Housing sector
The U.S. housing market is struggling, with existing home sales down 3.5% and first-time buyers at a historic low of 26%. New home sales increased, but building permits fell by 3.1%, indicating cautious developer sentiment.
The U.S. housing market is facing significant challenges, with existing home sales declining by 3.5% YoY, resulting in a seasonally adjusted annual rate of 3.84 million units—its lowest level since October 2010. Market conditions remain tight, with first-time buyers accounting for only 26% of total purchases, a historic low. The median sales price has risen by 3% to $404,500, while inventory levels are sufficient for 4.3 months of sales, representing the highest supply in over four years. The primary factors behind this slowdown are persistently elevated interest rates and high home prices.
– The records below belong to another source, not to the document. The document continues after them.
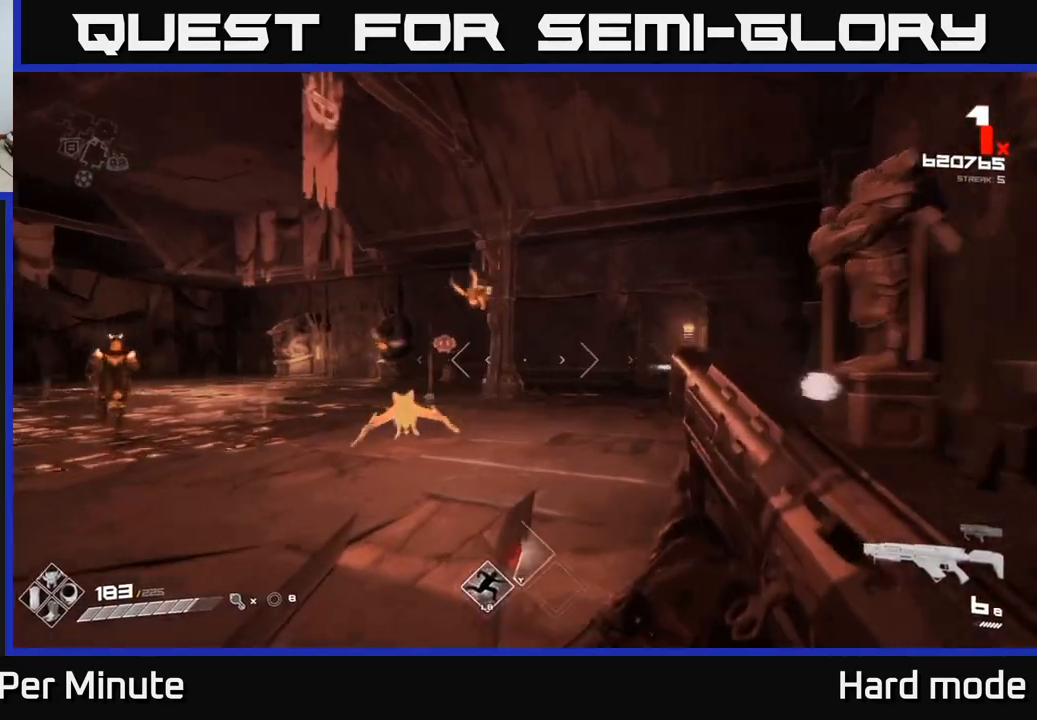
{"dt_ms": 500, "buttons": ["R1"], "left_stick": "up-right", "right_stick": "center", "events": [[17, "right_stick", "left"], [33, "left_stick", "up-right"], [83, "R2", "down"], [133, "left_stick", "right"], [217, "R2", "up"], [250, "right_stick", "center"], [333, "left_stick", "up-right"], [433, "R1", "down"]]}
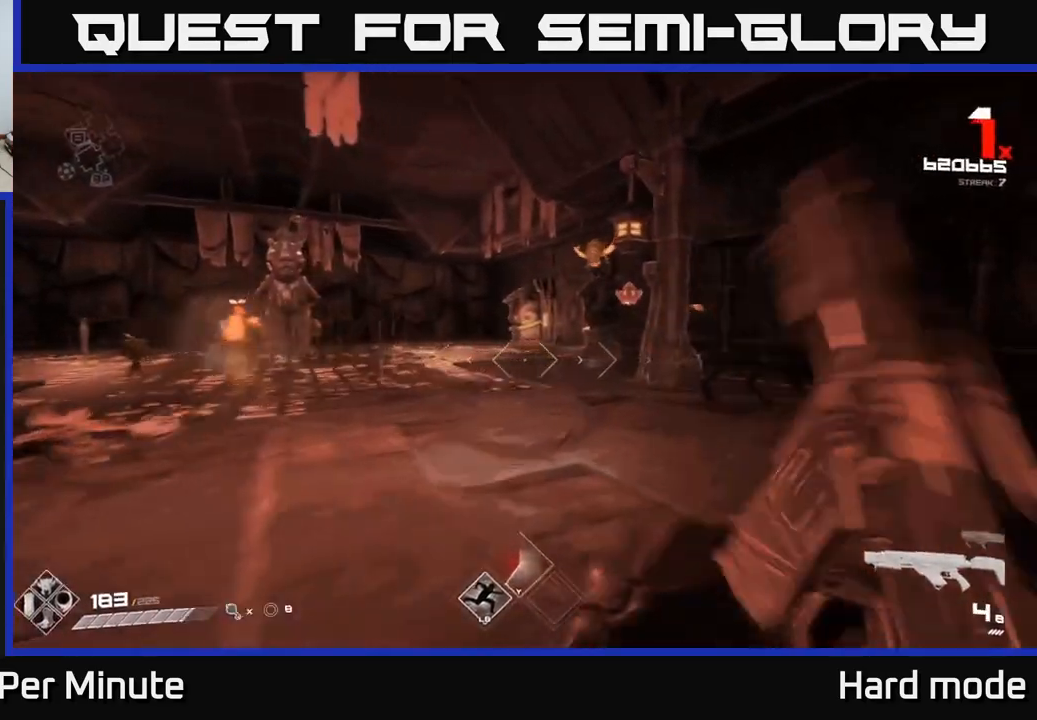
{"dt_ms": 500, "buttons": [], "left_stick": "up-right", "right_stick": "up-left", "events": [[100, "R1", "up"], [250, "R1", "down"], [367, "R1", "up"], [433, "right_stick", "up-left"]]}
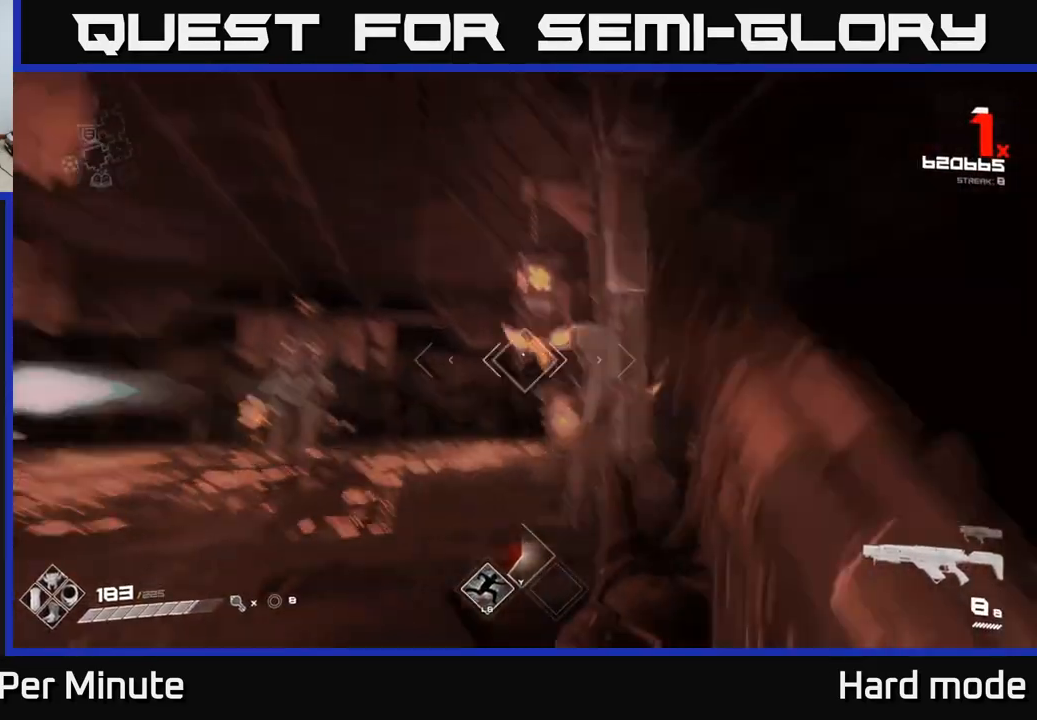
{"dt_ms": 500, "buttons": ["R2"], "left_stick": "up", "right_stick": "left", "events": [[67, "right_stick", "center"], [167, "R2", "down"], [267, "R2", "up"], [417, "right_stick", "left"], [450, "R2", "down"], [483, "left_stick", "up"]]}
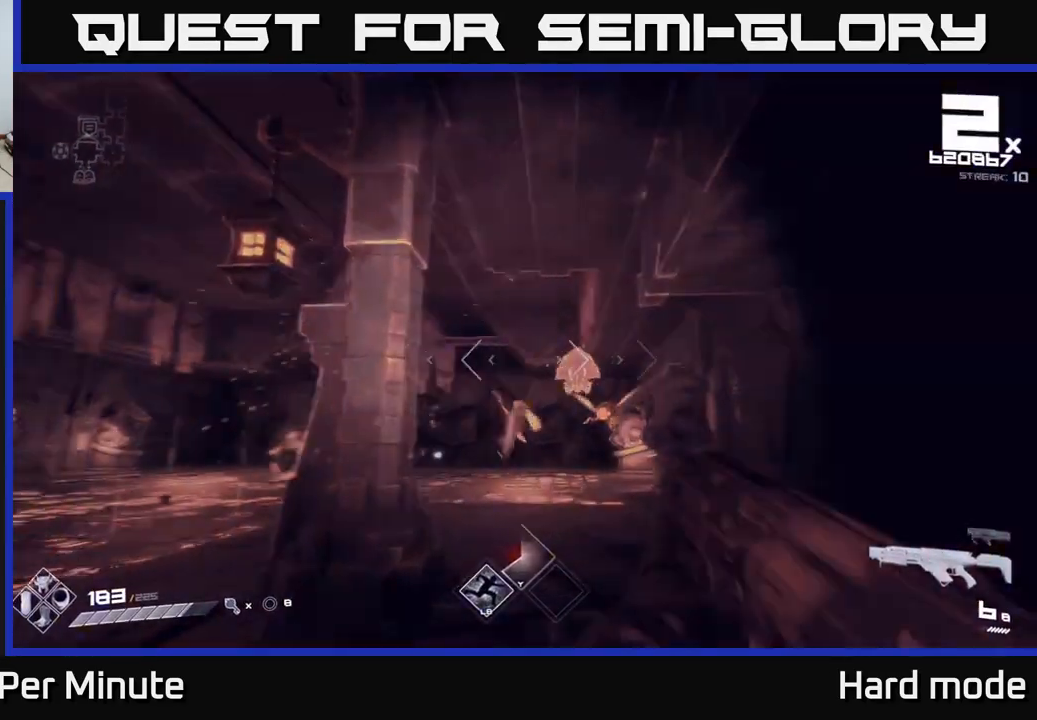
{"dt_ms": 500, "buttons": [], "left_stick": "center", "right_stick": "center", "events": [[17, "right_stick", "center"], [33, "R2", "up"], [117, "left_stick", "up-right"], [250, "right_stick", "left"], [283, "R2", "down"], [333, "left_stick", "right"], [367, "right_stick", "center"], [383, "R2", "up"], [483, "left_stick", "center"]]}
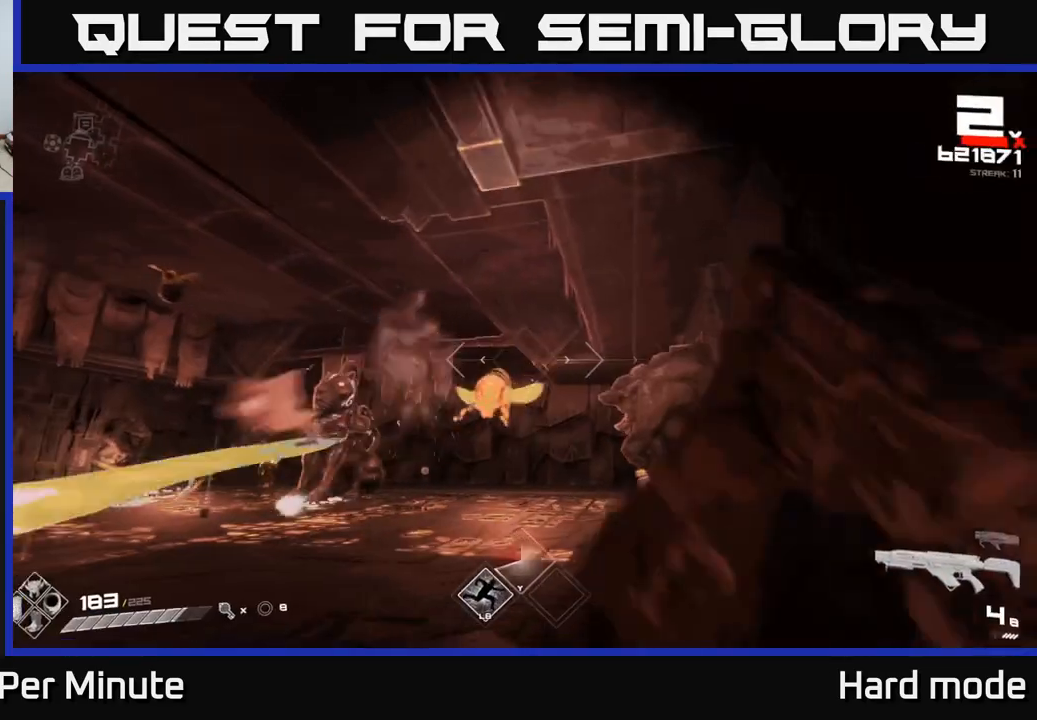
{"dt_ms": 500, "buttons": ["R2"], "left_stick": "left", "right_stick": "left", "events": [[83, "left_stick", "right"], [83, "right_stick", "down-left"], [117, "R2", "down"], [133, "left_stick", "up-right"], [200, "right_stick", "center"], [233, "R2", "up"], [367, "right_stick", "up"], [467, "left_stick", "left"], [483, "R2", "down"], [483, "right_stick", "left"]]}
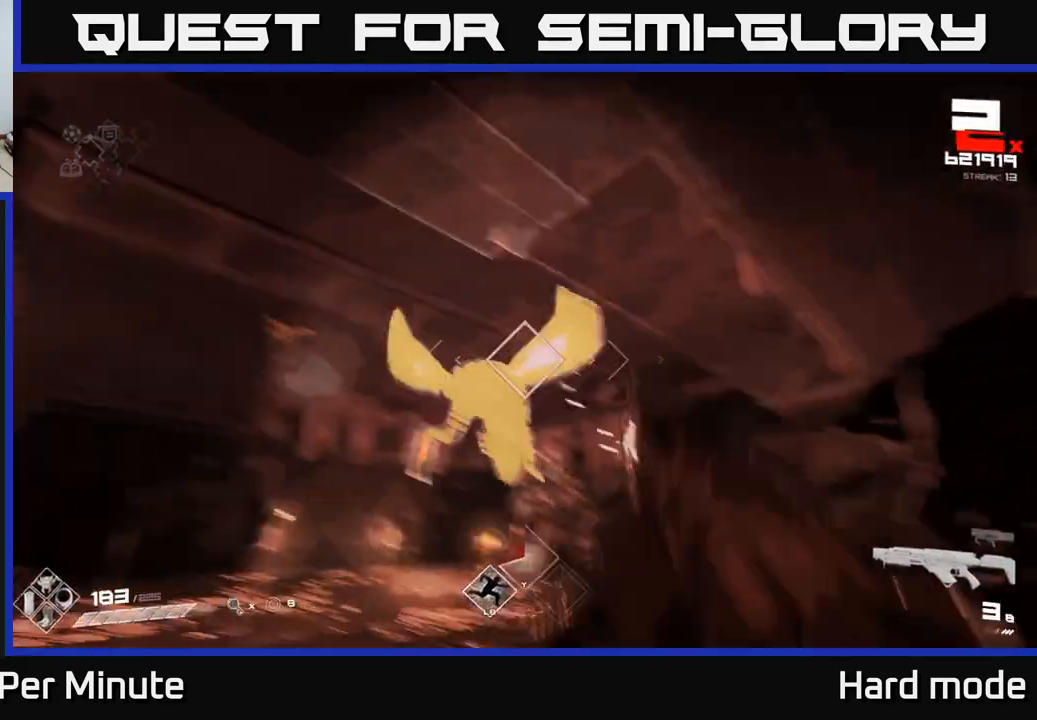
{"dt_ms": 500, "buttons": [], "left_stick": "up-right", "right_stick": "right", "events": [[83, "left_stick", "right"], [133, "R2", "up"], [250, "right_stick", "center"], [333, "R1", "down"], [333, "right_stick", "right"], [400, "left_stick", "up-right"], [467, "R1", "up"]]}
In contrast, new home sales increased significantly in September, reaching a seasonally adjusted annual rate of 738k units, a 4.1% rise from August and a 6.3% increase from the previous year. The median sales price of new homes is $426,300, with a higher median price of $501,000, and inventory levels stand at 470k units, equivalent to a 7.6-month supply at the current sales pace.
Additionally, building permits have declined by 3.1%, reflecting cautious sentiment among developers and investors in the construction sector. This drop, which follows a 4.6% increase in the previous month, may signal potential impacts on related sectors, such as finance and employment, and serves as a barometer of overall economic health.
The broader housing market is poised for its weakest performance since 1995, and we maintain our view that a recovery is unlikely before 2025. Although mortgage rates remain elevated, they are expected to gradually decline in response to anticipated Fed rate cuts.